La Ley Orgánica 10/2022, de garantía integral de la libertad sexual, incluye expresamente el matrimonio forzado entre las violencias sexuales y establece medidas de prevención, detección y atención. La norma también contempla la creación de protocolos para detectar estos casos y la necesidad de formación especializada para profesionales que intervienen en la prevención y atención a las víctimas.

Además, el Código Penal contempla específicamente el delito de matrimonio forzado y establece penas más graves cuando la víctima es menor de edad.

Sin embargo, organizaciones feministas y de derechos humanos llevan años señalando la importancia de que estas herramientas legales estén acompañadas de recursos suficientes, formación especializada y coordinación entre los diferentes servicios e instituciones.

Desde la Federación de Mujeres Progresistas, a través de la Red NO ACEPTO, han celebrado la aprobación de este nuevo día internacional y han señalado precisamente la necesidad de que los avances normativos se traduzcan en protección efectiva para las víctimas.

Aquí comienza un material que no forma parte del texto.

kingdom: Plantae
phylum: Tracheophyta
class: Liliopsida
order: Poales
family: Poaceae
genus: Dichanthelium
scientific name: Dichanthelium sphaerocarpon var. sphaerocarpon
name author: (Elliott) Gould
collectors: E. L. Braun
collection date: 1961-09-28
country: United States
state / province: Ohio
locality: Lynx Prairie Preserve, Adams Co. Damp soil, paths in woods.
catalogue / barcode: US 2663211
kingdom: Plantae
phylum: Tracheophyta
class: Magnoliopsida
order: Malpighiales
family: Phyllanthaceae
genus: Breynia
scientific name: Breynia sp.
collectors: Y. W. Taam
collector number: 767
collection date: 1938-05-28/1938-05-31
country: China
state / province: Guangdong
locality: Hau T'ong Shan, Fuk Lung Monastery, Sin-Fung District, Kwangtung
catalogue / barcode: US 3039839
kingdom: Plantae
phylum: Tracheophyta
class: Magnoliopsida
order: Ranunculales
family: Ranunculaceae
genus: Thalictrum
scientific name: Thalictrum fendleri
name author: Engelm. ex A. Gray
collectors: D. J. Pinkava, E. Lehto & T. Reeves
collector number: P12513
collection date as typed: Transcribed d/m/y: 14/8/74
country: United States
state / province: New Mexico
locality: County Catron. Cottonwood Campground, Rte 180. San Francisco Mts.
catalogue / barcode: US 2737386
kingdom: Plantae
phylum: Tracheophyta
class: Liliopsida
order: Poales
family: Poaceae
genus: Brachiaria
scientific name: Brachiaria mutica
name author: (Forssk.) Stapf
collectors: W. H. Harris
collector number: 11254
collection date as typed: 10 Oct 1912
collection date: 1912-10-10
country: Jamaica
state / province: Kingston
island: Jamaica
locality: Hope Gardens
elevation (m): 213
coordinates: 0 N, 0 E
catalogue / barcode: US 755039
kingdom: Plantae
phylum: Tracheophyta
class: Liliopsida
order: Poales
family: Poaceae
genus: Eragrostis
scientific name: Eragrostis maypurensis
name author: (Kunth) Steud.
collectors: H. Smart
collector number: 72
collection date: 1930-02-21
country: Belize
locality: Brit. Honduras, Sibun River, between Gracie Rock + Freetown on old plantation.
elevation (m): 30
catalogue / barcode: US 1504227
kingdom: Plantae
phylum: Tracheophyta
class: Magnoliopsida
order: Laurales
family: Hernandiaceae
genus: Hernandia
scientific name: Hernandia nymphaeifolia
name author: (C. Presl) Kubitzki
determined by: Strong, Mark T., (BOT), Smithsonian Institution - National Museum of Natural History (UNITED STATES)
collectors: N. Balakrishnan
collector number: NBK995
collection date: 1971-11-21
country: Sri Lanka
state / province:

La creación del 27 de noviembre como jornada internacional supone, así, un paso más en el reconocimiento del problema. Pero la fecha, por sí sola, no acaba con el matrimonio infantil.

El reto está en conseguir que detrás del reconocimiento internacional lleguen políticas públicas, recursos y mecanismos de protección capaces de garantizar que ninguna niña tenga que dejar de ser niña para convertirse en esposa.